Son Mathew Philip*
?In a thriller scene in "Man Man," a woman is asked by FBI agents investigating a bank robbery to decode an audio clip. After listening to it, she confirms that it is an old speech on the radio by Enver Hoxha, the Albanian dictator. The scene seems to fit the Western stereotype of a small dark town, hidden somewhere in the Balkans, unfairly labeled as a mafia country, writes tribuneindia.com.
These clichés spark my curiosity to travel and shape my thoughts. A nation is a complex entity. Its true identity is defined first by its people and only then, perhaps, by its geography.
We visited Albania from Abu Dhabi in May of this year. The E-Visa portal was easy to navigate. Located in Continental Europe, the country is mountainous, with a long and picturesque coastline on the Adriatic Sea. It can be visited extensively for about a week. Rooms, transport are cheap and Albania has a reputation for offering excellent food and wine.
After the Second World War the country has traced its own course. Social reforms, tribal alignments and redistribution of land have led to the development of a strong agriculture-based economy.
Albania is now a young democracy and is gradually losing its distance, opening its borders to tourists from all over. It has traditionally maintained strong relations with Italy throughout the Adriatic.
The borders are now secure despite a large local Albanian presence in nearby Kosovo, North Macedonia, Montenegro and Serbia.
Albania's infrastructure is more developed in the southern part. There is a greater tourist activity in the cities south of Tirana such as Vlora or Gjirokastra.
Instinctively, I chose to head towards its less developed north. We booked a room in Razem, a small village hidden in the alps.
We landed in Tirana in the afternoon and were at a hotel on the outskirts where the rental agency delivered our car to us. We started early in the morning and took almost the whole day to cover the 100 miles to Razem on the border with Montenegro.
We spent some time in the Rozafa medieval castle, with a full view of the surrounding area. Lake Shkodra and the mountains beyond were visible from the castle. A very swollen Drin River joins the Buna, which flows from Lake Shkodra west to the Adriatic Sea a few kilometers away.
Razma is a small mountain village that used to be a summer holiday for the great leaders of the Hoxha era. Our hotel had seen better days. The bare hills that back to our window still had snow in May.
Staying four or five days in the village, we had a vague plan to explore the high mountains of Theth on foot or by car. Our plans took final shape after meeting Benedict Aaronson, abbreviated Bene, from London, who had made this village his home for the past two years.
A doctor in physics, he was stranded in Razem when the borders were suddenly closed due to Covid-19. He chose to stay, earning a living by doing odd jobs. He now works in a hotel and also provides a safe haven for stray dogs, cats and horses.
Bene volunteered to come with us and over the next three days we explored the mountains on the northern border between Montenegro and Kosovo. We walked and walked and climbed its rugged and rugged hills with forests, hidden crevasses and its brilliant rainbow waterfalls.

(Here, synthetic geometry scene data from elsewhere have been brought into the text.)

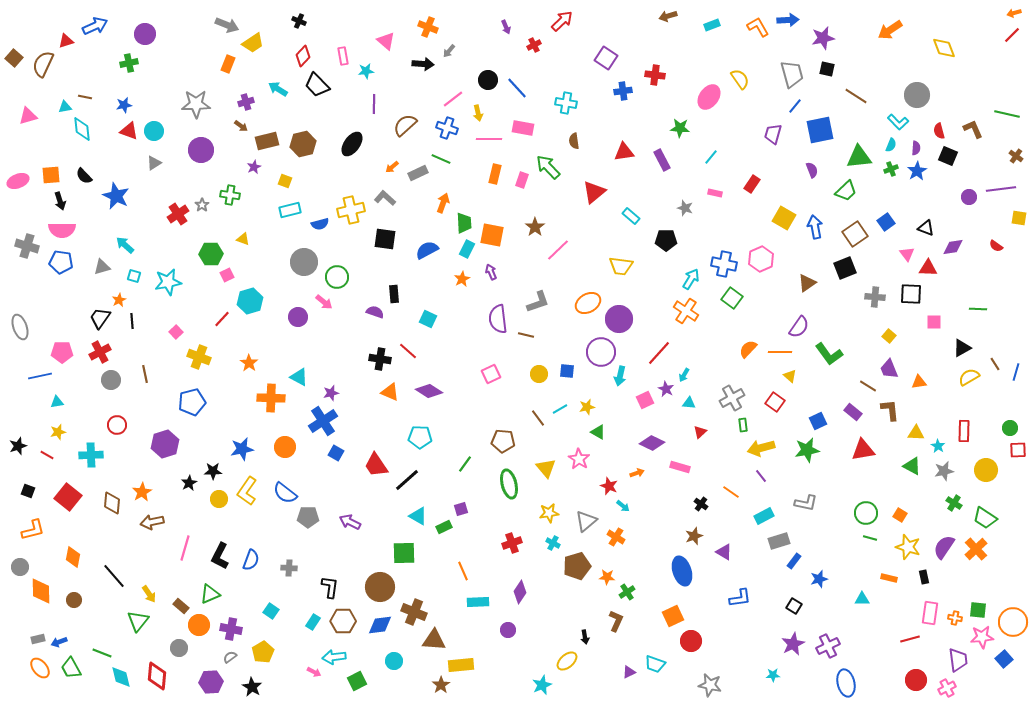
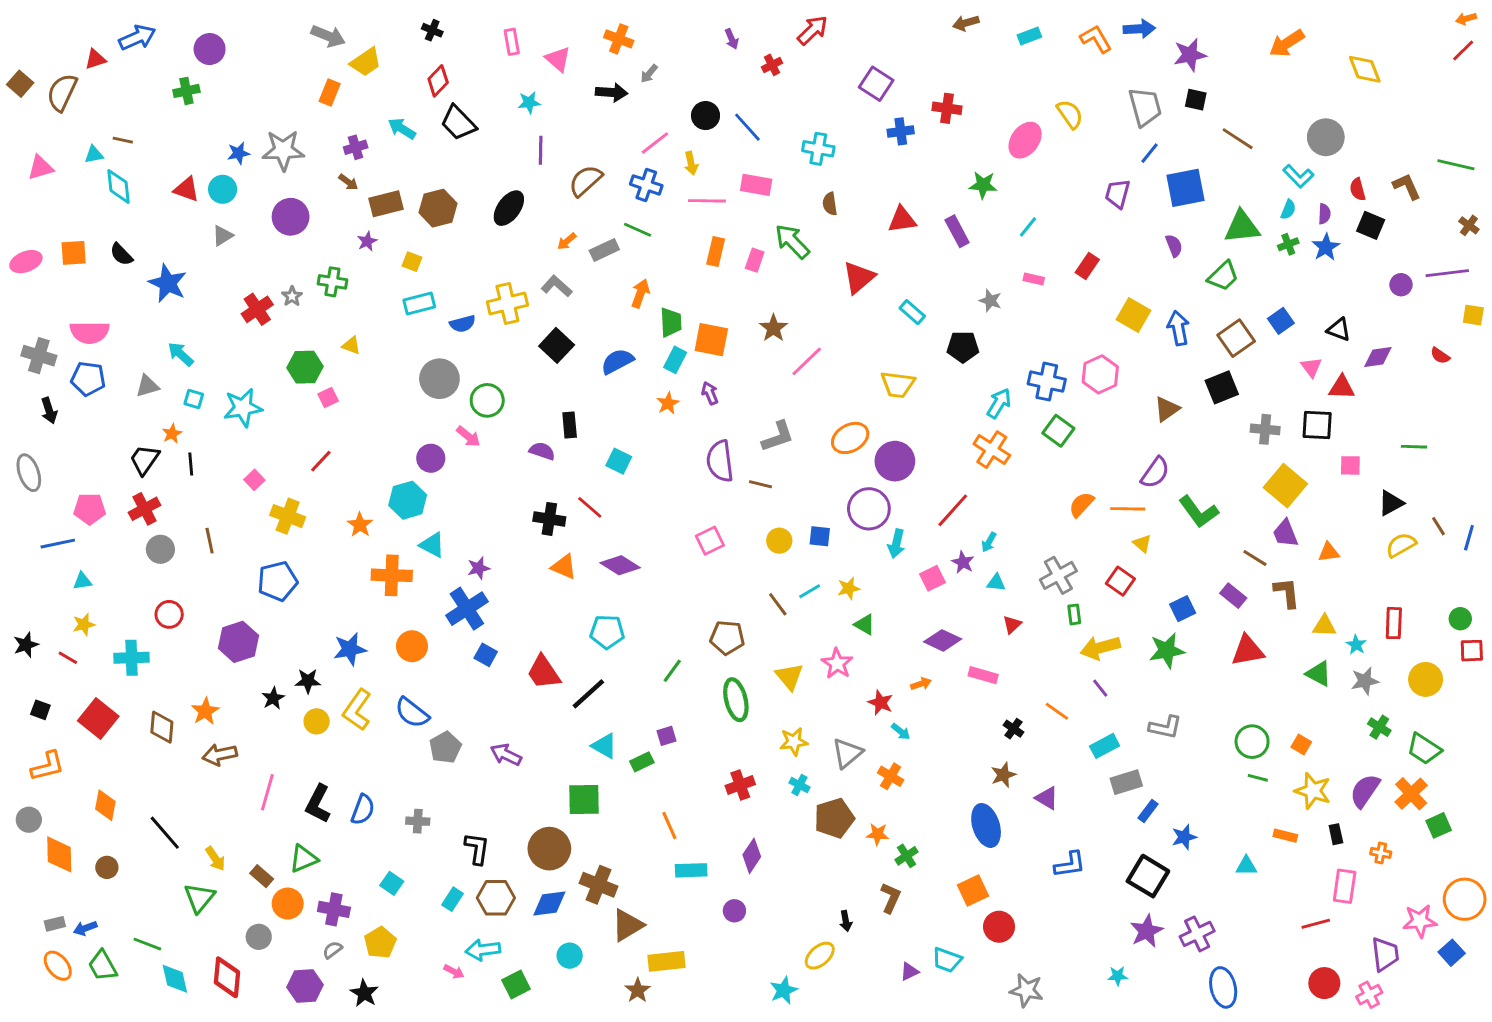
pink rectangle: (343, 56) -> (512, 42), moved
blue star: (124, 105) -> (238, 153), moved
black arrow: (60, 201) -> (49, 411), moved
black square: (385, 239) -> (557, 345), turned 35
cyan hexagon: (250, 301) -> (408, 500), moved
yellow square: (889, 336) -> (1285, 486), size x2.0
gray pentagon: (308, 517) -> (445, 747), turned -30
black square: (794, 606) -> (1148, 876), size x1.8
green square: (978, 610) -> (1439, 825), moved, turned -30
orange cross: (955, 618) -> (1381, 853), moved
brown triangle: (434, 640) -> (627, 925), turned -35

The locals, though intrigued by our appearance, were perfectly hospitable. The hillsides had groves of wild fruit trees, including ripe or dried apples and pomegranates.
Albania is one of the largest producers of oregano, sage and rosemary. The valleys were cultivated with cabbage, lettuce, spinach and tomatoes. Sheep and cattle farms and Hoxha's gun bunkers dotted the countryside.
The isolated villages scattered across the northern mountain were connected only by roads in the 21st century. Until then, these braves had their rules steeped in tradition.
The region was best known for the "Blood Feud", a bloody feud that had lasted for generations between rival families. Every now and then we passed a lonely, fortified tower house used by those involved in the feud or a memorial to a local war hero. It reminded us of the not so peaceful past.
Albanian food looked familiar. It was Mediterranean with grilled, baked or boiled meats, locally produced fruits and vegetables, olive oil, different types of cheese, honey, chickpeas, types of corn or wheat bread, berry preserves and jams.
We usually have a light breakfast at the hotel and for lunch a local pie called Pierek, with spinach or meat filling. A three-course dinner at the hotel cost no more than $15.
While a glass of local wine was great to start the meal, I found the brandy, the locally distilled fruit liqueur, a little too harsh for my tastes. The same goes for local beer and we stuck to popular German and Belgian beer.
Coastal Albania, south of Tirana, seemed a world apart from the rural mountainous country of the north. Here the highways were two-lane and there were always cafes and restaurants along them.
Vlora, a medium-sized port city, is reminiscent of Batumi on the Black Sea and had its share of modern beach hotels. A detour revealed the superb uninhabited cliff-top beaches of the Albanian Riviera.
Several islands could be seen from the shore. Further south are the Riveira towns of Saranda, Ksamil and Gjirokastra in the hills. "Mercedes" and "Audi" with Western European license plates were passing us, perhaps towards these cities or beyond Greece.